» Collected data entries
━━━━━━━━━━━━━━━━

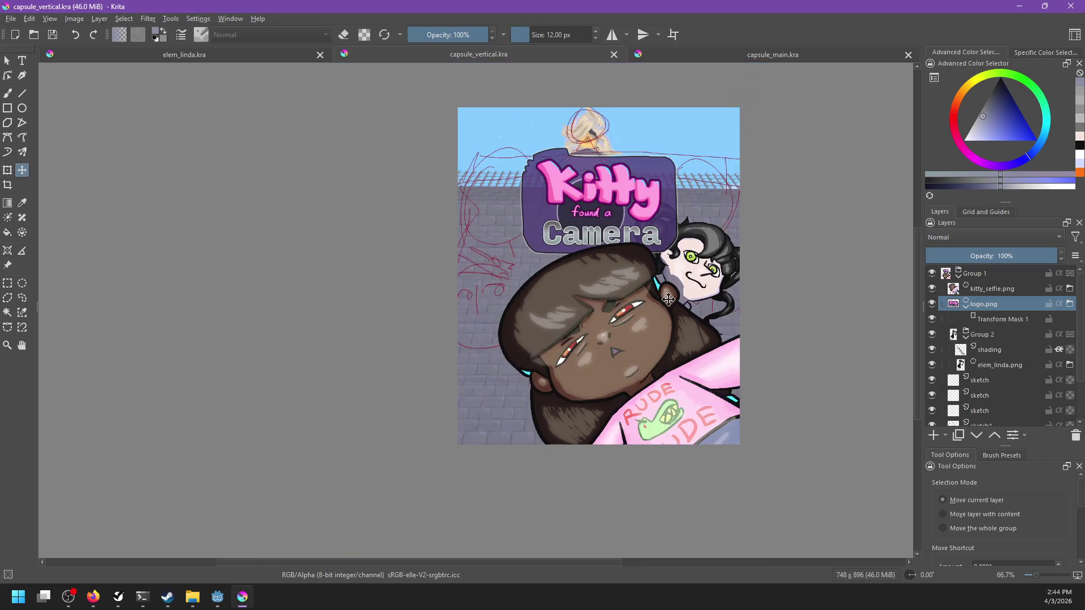
{"action": "left_click_drag", "start_coordinate": [649, 307], "coordinate": [646, 295]}
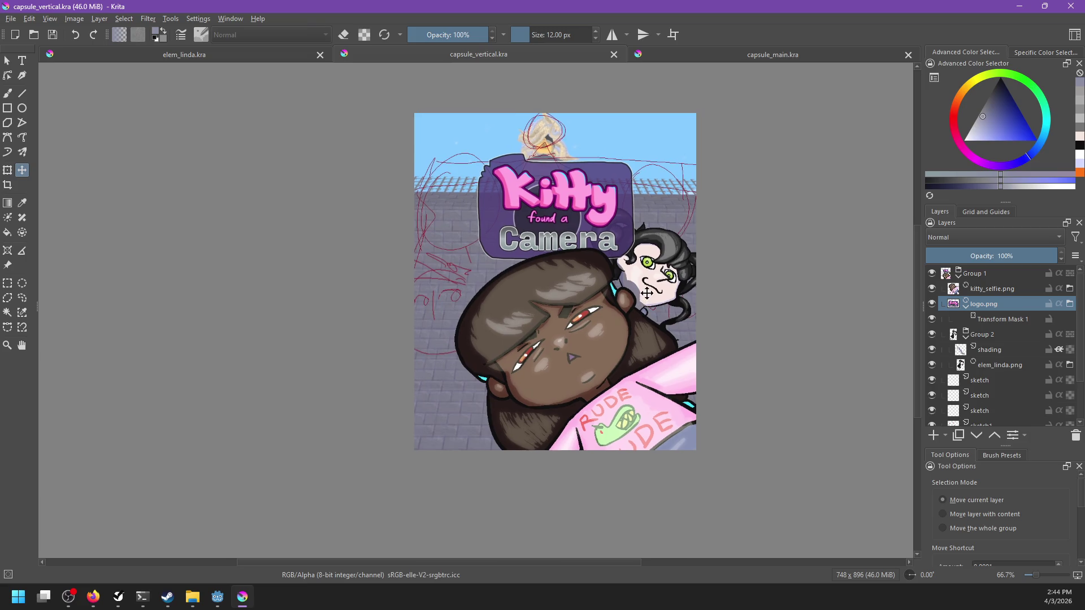
Close the elem_linda.kra document and bring up the Open Images dialog.
{"action": "left_click", "coordinate": [232, 56]}
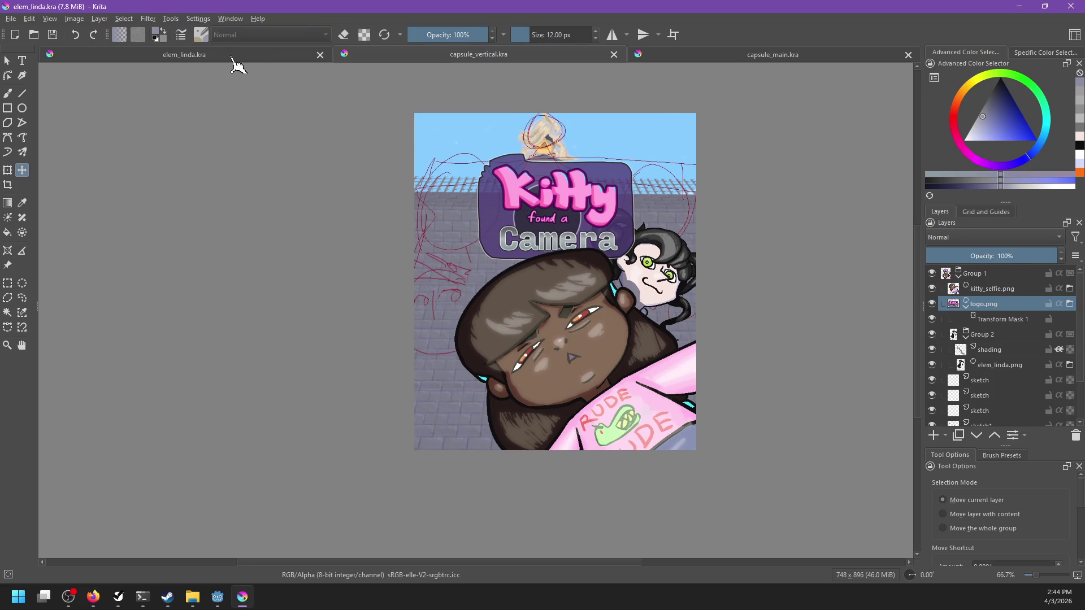
{"action": "scroll", "coordinate": [432, 224], "scroll_direction": "down", "scroll_amount": 3}
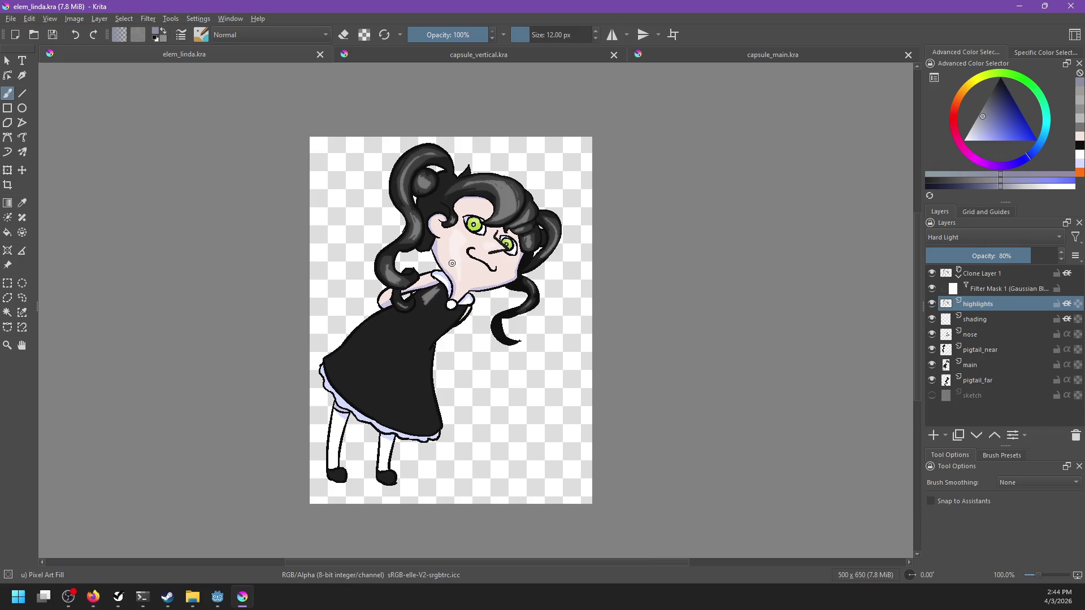
{"action": "scroll", "coordinate": [452, 262], "scroll_direction": "up", "scroll_amount": 1}
{"action": "left_click", "coordinate": [320, 55]}
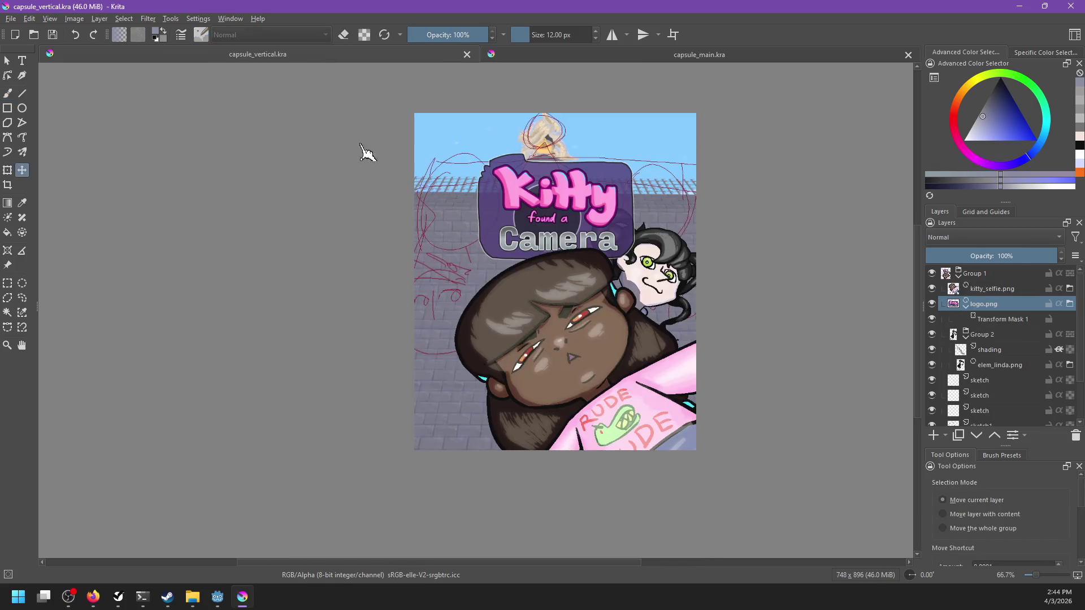
{"action": "scroll", "coordinate": [523, 288], "scroll_direction": "up", "scroll_amount": 2}
{"action": "scroll", "coordinate": [528, 286], "scroll_direction": "down", "scroll_amount": 1}
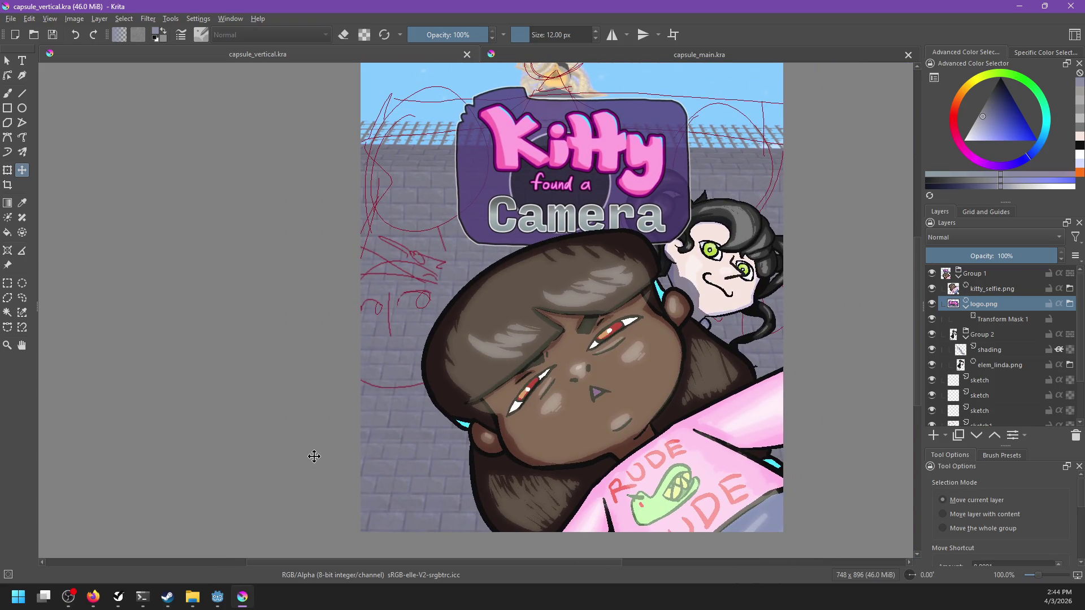
{"action": "key", "text": "ctrl+o"}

━━━━━━━━━━━━━━━━

» Task brief
Across all the entries, count the lines that contain the word "down" and give the number by itself.

» Answer to this problem
2